Back to the toads! The toads are a better subject. The toad Harry is holding poops on him, which proves it’s real. This largely makes sense but presumably some of the toads are injured and bleeding. So viscera are not evidence of reality but other matter moving through that is. I feel like, with magic, giving them contents for their stomach isn’t that much harder than giving them a stomach, so that this would be a common mistake to make but not actually proof because someone could be clever enough to check the right boxes, but perhaps it’s a matter of templates. If toads aren’t assembled piece by piece but by pulling matter into the shape of the concept of a toad, then it could be that you can’t make toad stomach and also a cricket in the toad’s stomach, you can can only make toad esophagus and toad intestine next to toad stomach.
But that then raises a lot of questions about symbiotic bacteria, and even mitochondria, or in a different direction, do the toads have any stored energy in their system? Shouldn’t they instantly die, or more accurately never start up in the first place, because there’s no sugar in their cells or bloodstream?
Likely the best answer is that magic toads are working by magic and none of their parts are actually functional, but in that case it seems questionable they’d even have internal organs, and that seems like it should be reasonably easy to tell.
But anyway the fact the toads are real means magic is definitely going screwy.

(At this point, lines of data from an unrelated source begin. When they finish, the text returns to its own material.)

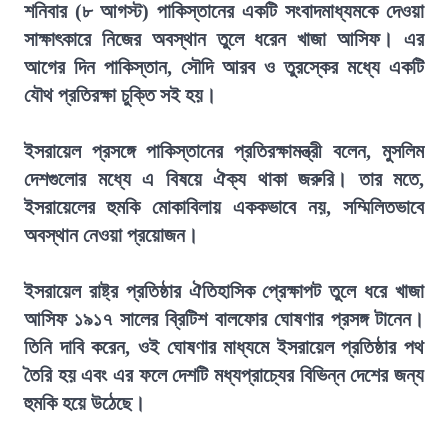
শনিবার (৮ আগস্ট) পাকিস্তানের একটি সংবাদমাধ্যমকে দেওয়া
সাক্ষাৎকারে নিজের অবস্থান তুলে ধরেন খাজা আসিফ। এর
আগের দিন পাকিস্তান, সৌদি আরব ও তুরস্কের মধ্যে একটি
যৌথ প্রতিরক্ষা চুক্তি সই হয়।
ইসরায়েল প্রসঙ্গে পাকিস্তানের প্রতিরক্ষামন্ত্রী বলেন, মুসলিম
দেশগুলোর মধ্যে এ বিষয়ে ঐক্য থাকা জরুরি। তার মতে,
ইসরায়েলের হুমকি মোকাবিলায় এককভাবে নয়, সম্মিলিতভাবে
অবস্থান নেওয়া প্রয়োজন।
ইসরায়েল রাষ্ট্র প্রতিষ্ঠার ঐতিহাসিক প্রেক্ষাপট তুলে ধরে খাজা
আসিফ ১৯১৭ সালের ব্রিটিশ বালফোর ঘোষণার প্রসঙ্গ টানেন।
তিনি দাবি করেন, ওই ঘোষণার মাধ্যমে ইসরায়েল প্রতিষ্ঠার পথ
তৈরি হয় এবং এর ফলে দেশটি মধ্যপ্রাচ্যের বিভিন্ন দেশের জন্য
হুমকি হয়ে উঠেছে।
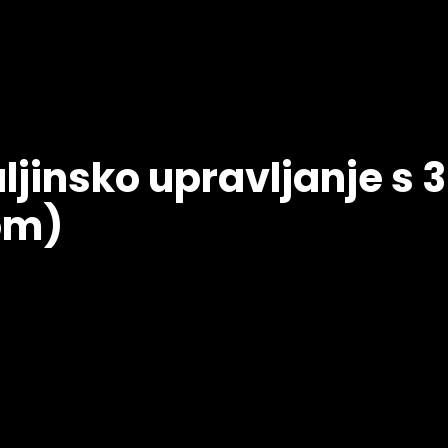
ljinsko upravljanje s 3
om)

Since Billy got mauled saving Harry, he’s allowed into Harry’s car and Harry agrees to go to the appointment and even apologizes for being a dick.

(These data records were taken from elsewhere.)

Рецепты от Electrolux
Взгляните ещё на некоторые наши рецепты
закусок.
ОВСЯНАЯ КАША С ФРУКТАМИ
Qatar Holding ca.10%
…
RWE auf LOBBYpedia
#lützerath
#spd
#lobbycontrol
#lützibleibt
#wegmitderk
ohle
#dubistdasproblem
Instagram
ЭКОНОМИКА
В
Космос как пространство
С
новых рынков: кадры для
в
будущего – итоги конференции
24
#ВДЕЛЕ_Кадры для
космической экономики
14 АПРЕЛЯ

Then the toad rain picks up.
Not occasionally plopping, but raining down so thick and hard that they darkened the sky. No gentle laundry-chute drop for these poor things, either. They fell like hailstones, splattering on concrete, on the hood of the Beetle. One of them fell hard enough to send a spider-web of cracks through my windshield, and I dropped into gear and scooted down the street. After a few hundred yards we got away from the otherworldly rain.
Oh no, toads!
I flipped on the windshield wipers. Amphibian blood left scarlet streaks on the cracked glass.
“Good Lord,” Billy breathed.
“Yeah.” I said. “It never rains, it pours.”
Dammit, Harry. The bit about the windshield was great. Why wouldn’t you have ended there instead of stupid quips?